The situation is somewhat analogous with the raft of regulations governing operations offshore the Northwest European Continental Shelf, which were introduced following the Piper Alpha disaster in 1988 and the recommendations of the subsequent official inquiry contained in the Cullen Report (1990).

In this changing environment, the objective for equipment supply and service companies is to make certain internally that the equipment they supply meets the highest standards and specifications. At the same time, they have to be proactive in assisting clients in monitoring performance and identifying and implementing the best solutions going forward. Weir SPM’s specialization for the upstream oil and gas operation is the manufacture of high-pressure well service pumps and related flow-control equipment along with repairs, parts, and service of pressure control and upstream rotating equipment. As such, it provides oil companies and major service companies around the world with vital assets for their operations on a 24/7 basis, which it and its customers both have to manage and sustain, something best achieved by close collaboration.

Asset management

In recent years, Weir has placed increasing emphasis on its asset management practice and its staff training on partnering with clients. One of the challenges has been to avoid the silo mentality, where communication about the role of equipment and services is walled off from related aspects of the project to the potential detriment of optimal use. Roundtable reviews, which include oil company operator, contractor, and supply representatives, tend to have the most positive outcomes.

Although the company’s understanding of the terms may change over time, optimal asset management for an equipment supplier to a large extent still boils down to having effective maintenance systems in place and personnel with the training to execute them. All the old virtues of tracking and traceability of equipment still apply; much of it is already subject to regulations and standards that responsible companies endeavor not just to meet but to exceed.

Among other things, this is a big information management deal. An example is Weir’s Iron Man asset management software program used for flow-control equipment. When assessing the refurbishing requirements for certain equipment materials, the relevant sections of the manual include instructions for an inventory check, visual inspection, wall thickness inspection, disassembly and assembly, magnetic particle inspection, pressure testing and deadhead testing, paint assessment, and final inspection, plus reports on the work order service history and Iron Man certificate of compliance. Essentially, all equipment must have an identifiable recorded history of its original construction, installation, periodic and mandatory testing, servicing, etc. This is a matter of safety, reliability, and performance as well as one of providing transparency and accountability should an incident occur. It also is about inventory control. For example, in Weir’s Willis-ton, N.D., service center, it stocks multiple replacement parts. A local oilfield services company recently needed a replacement TWS 2500 pump. By having the equipment on the shelf as spare parts, support saved at least four days of getting parts shipped from the main warehouse in Fort Worth, Texas, representing a major savings in downtime.

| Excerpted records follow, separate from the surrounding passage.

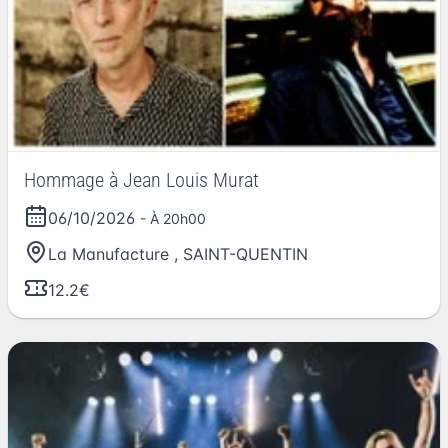
Hommage à Jean Louis Murat
06/10/2026
- À 20h00
La Manufacture
,
SAINT-QUENTIN
12.2€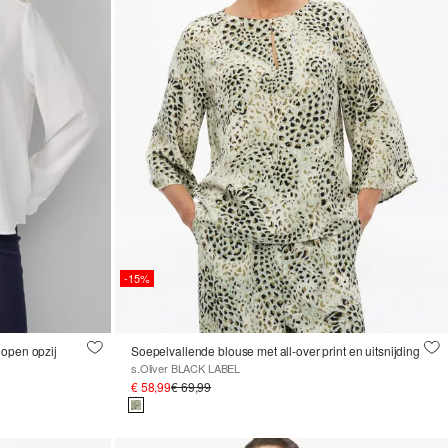
-15%
nopen opzij
Soepelvallende blouse met all-over print en uitsnijding
s.Oliver BLACK LABEL
€ 58,99
€ 69,99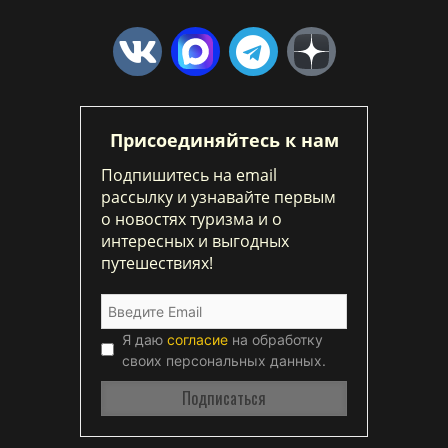
Присоединяйтесь к нам
Подпишитесь на email
рассылку и узнавайте первым
о новостях туризма и о
интересных и выгодных
путешествиях!
Я даю
согласие
на обработку
своих персональных данных.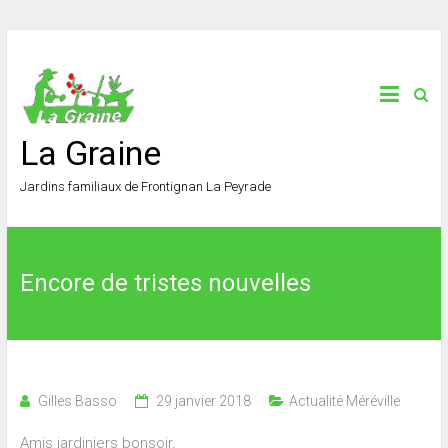
La Graine
Jardins familiaux de Frontignan La Peyrade
Encore de tristes nouvelles
Gilles Basso
29 janvier 2018
Actualité Méréville
Amis jardiniers bonsoir,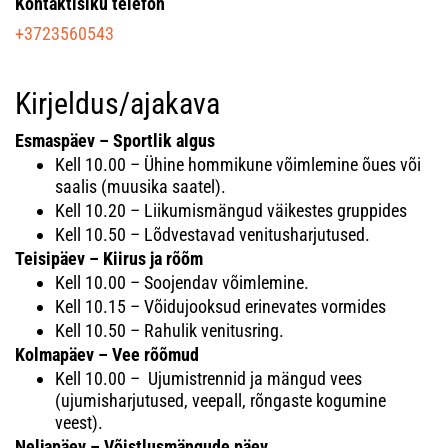
Kontaktisiku telefon
+3723560543
Kirjeldus/ajakava
Esmaspäev – Sportlik algus
Kell 10.00 – Ühine hommikune võimlemine õues või
saalis (muusika saatel).
Kell 10.20 – Liikumismängud väikestes gruppides
Kell 10.50 – Lõdvestavad venitusharjutused.
Teisipäev – Kiirus ja rõõm
Kell 10.00 – Soojendav võimlemine.
Kell 10.15 – Võidujooksud erinevates vormides
Kell 10.50 – Rahulik venitusring.
Kolmapäev – Vee rõõmud
Kell 10.00 – Ujumistrennid ja mängud vees
(ujumisharjutused, veepall, rõngaste kogumine
veest).
Neljapäev – Võistlusmängude päev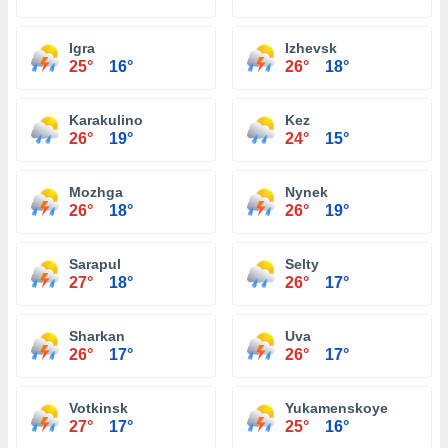
Igra
Izhevsk
25°
16°
26°
18°
Karakulino
Kez
26°
19°
24°
15°
Mozhga
Nynek
26°
18°
26°
19°
Sarapul
Selty
27°
18°
26°
17°
Sharkan
Uva
26°
17°
26°
17°
Votkinsk
Yukamenskoye
27°
17°
25°
16°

Weir is addressing the need to automate as many of these functions as possible to deliver increased efficiencies in project asset management programs. With more data, it also is possible to provide customers with better costing and scheduling estimates for equipment and consumables, all of which can improve the bottom line. This includes working with the customers in analyzing the timing of an asset reaching its minimum standards for safe operations.

The key to improving asset management strategies will always come down to forging a partnership approach in which everyone involved consciously works together toward the same objective, with no participant left behind.

The key to improving asset management strategies will always come down to forging a partnership approach.